JpGU-AGU Joint Meeting 2017

講演情報

[JJ] ポスター発表

セッション記号 S (固体地球科学) » S-VC 火山学

[S-VC47] [JJ] 活動的火山

2017年5月22日(月) 15:30 〜 17:00 ポスター会場 (国際展示場 7ホール)

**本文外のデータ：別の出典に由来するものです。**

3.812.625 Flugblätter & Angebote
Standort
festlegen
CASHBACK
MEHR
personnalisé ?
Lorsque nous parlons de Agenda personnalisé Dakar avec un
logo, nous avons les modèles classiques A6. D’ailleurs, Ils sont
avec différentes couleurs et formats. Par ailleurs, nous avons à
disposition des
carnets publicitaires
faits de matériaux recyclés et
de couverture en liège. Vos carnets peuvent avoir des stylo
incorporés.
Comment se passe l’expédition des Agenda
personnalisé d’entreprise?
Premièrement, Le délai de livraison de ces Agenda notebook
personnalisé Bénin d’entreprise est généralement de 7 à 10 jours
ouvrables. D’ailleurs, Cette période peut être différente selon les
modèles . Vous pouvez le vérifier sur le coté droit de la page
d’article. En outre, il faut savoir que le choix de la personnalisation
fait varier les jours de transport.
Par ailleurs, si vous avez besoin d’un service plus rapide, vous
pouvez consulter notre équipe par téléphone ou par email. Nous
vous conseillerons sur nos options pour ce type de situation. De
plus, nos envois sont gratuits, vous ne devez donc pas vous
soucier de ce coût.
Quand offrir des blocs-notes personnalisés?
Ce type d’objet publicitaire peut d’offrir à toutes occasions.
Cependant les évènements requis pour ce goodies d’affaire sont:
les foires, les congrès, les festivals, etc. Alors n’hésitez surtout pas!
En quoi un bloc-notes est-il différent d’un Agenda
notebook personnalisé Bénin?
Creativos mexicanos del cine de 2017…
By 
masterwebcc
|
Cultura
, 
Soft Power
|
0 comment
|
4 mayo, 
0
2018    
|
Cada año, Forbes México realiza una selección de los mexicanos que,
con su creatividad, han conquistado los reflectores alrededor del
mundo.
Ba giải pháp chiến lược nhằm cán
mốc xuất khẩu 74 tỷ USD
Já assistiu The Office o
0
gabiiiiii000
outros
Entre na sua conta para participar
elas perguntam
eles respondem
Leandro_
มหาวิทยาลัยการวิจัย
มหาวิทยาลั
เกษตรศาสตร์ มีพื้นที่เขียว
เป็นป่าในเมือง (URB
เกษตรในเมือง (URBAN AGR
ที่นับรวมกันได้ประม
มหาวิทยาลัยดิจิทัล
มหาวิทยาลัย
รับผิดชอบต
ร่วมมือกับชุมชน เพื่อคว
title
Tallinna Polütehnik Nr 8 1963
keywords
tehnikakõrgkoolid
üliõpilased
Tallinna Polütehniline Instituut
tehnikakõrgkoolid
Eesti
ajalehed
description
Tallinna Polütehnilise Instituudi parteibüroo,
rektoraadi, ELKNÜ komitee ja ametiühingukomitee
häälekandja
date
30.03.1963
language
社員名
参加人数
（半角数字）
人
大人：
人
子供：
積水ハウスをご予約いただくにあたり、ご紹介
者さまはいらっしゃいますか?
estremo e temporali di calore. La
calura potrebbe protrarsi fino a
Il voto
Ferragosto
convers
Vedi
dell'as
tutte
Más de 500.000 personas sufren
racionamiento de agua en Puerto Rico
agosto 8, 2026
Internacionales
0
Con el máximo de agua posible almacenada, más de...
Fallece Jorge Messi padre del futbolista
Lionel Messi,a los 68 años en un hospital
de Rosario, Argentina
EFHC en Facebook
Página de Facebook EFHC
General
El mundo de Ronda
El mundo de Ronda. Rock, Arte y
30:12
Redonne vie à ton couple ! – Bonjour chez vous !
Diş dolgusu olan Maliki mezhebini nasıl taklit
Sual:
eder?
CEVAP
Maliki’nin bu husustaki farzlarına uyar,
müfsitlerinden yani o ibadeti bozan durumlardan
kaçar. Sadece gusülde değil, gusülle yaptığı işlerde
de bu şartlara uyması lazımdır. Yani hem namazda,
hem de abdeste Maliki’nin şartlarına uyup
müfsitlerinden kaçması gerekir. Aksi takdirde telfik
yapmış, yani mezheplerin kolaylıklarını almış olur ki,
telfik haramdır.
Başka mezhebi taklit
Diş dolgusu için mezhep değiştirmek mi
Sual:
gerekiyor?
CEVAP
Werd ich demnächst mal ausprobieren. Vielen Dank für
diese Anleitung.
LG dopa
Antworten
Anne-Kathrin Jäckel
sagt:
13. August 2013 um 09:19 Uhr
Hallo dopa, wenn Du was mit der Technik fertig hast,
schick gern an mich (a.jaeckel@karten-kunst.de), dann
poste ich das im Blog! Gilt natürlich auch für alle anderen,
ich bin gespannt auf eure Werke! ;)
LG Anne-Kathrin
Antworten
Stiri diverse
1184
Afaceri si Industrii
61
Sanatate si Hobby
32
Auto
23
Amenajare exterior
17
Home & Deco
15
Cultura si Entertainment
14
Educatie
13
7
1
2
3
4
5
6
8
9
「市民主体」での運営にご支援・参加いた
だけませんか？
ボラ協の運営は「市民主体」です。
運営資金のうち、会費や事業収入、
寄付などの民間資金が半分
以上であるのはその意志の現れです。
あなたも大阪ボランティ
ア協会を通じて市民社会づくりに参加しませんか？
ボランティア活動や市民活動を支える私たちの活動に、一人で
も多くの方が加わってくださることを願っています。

コンビーナ:前田 裕太(名古屋大学)、青木 陽介(東京大学地震研究所)

[SVC47-P17] 阿蘇山長周期微動の振動特性時間変動に関する考察

*山本 希1大倉 敬宏2金嶋 聰3川勝 均4 (1.東北大学大学院理学研究科附属地震・噴火予知研究観測センター、2.京都大学大学院理学研究科附属地球熱学研 究施設火山研究センター、3.九州大学大学院理学研究院地球惑星科学部門 、4.東京大学地震研究所)

キーワード:火山性地震、熱水系、境界波

活火山周辺で観測される低周波地震・長周期地震は,熱水・火山ガスやマグマといった火山性流体の運動と密接な関係があると考えられており,その発生メカニズム・時間変動を解明することは,火山現象の理解・噴火予知の両面において重要である.阿蘇火山では,古くから多様な火山性微動の存在が知られているが,表面的な活動に関わらず断続的に発生している長周期微動(周期15秒)が一つの特徴的な現象である.この長周期微動は,減衰の早い孤立的な波形をしており,そのスペクトルは複数のピークを呈するものであるが,その振動特性から,長周期微動は火口直下浅部にほぼ鉛直に存在する亀裂状火道の共鳴振動によって生じていることがこれまでの研究による提唱されてきた.一方,このような流体を含む亀裂状火道の共鳴は,固液の相境界を伝播する境界波の伝播特性に依存するため,流体の物性時間変化・亀裂状火道の形状を強く反映する.そこで,本研究では,1994年の広帯域地震観測開始以来の長周期微動の振動特性時間変動を調べ,浅部火道系の状態変化について検討を行った.

 本研究では,まず火口近傍に設置された広帯域地震波形の連続記録を用いて,1994年から現在までの長周期地震の基本モード(周期約15秒)・二次モード(周期約7秒)の時間変動の精査を行った.この結果,2003~2005年と2014~2015年の二つの時期において,これらの卓越周期に明瞭な時間変動が見られることが明らかとなった.これらの二つの期間は,それぞれ小規模水蒸気噴火及び水蒸気噴火・マグマ水蒸気噴火が発生していた時期に対応する.2003~2005年の期間については,池田 (2005) や 山本 (2013) で報告がされているとおり,基本モード・二次モードともに相関をもって変動をしており,亀裂状火道内流体のガス・火山灰量比の変動又は温度変化で解釈が可能である.一方,2014~2015年の期間については,二次モードの卓越周期には大きな変動は見られず約8秒で推移するのに対し,基本モードの卓越周期は16秒から12秒程度と相対的に大きな変動幅を示した.この変動の傾向,特にモード間の周期比は,固液境界波の分散性を考慮すると,平板状の亀裂内の流体物性・温度の変動のみでは説明がやや困難である.

 そこで本研究では,厚みが線形に変化する有限長亀裂の振動特性の検討を行った.この結果,厚みが一定の亀裂の場合と比較して境界波の逆分散性が弱まり,二次モードに比べて基本モードの周期が相対的に大きく変化し,モード間の周期比も一定厚さの亀裂の場合より小さな値となることが明らかとなった.これは,固液の弾性カップリングによって生じる境界波において,波長によって実効的な亀裂の厚さが異なるやめであると解釈できる.この結果を踏まえると,2014~2015年に観測された長周期微動の卓越周期の変動は,火道深部側へのマグマの上昇や増圧により,亀裂状火道の厚さに深度依存性が生じたことを示唆する.これらの結果は,地震学的手法により,火山性流体の物性変動・火道状態の時間変動を連続的に捉えられる可能性を示す.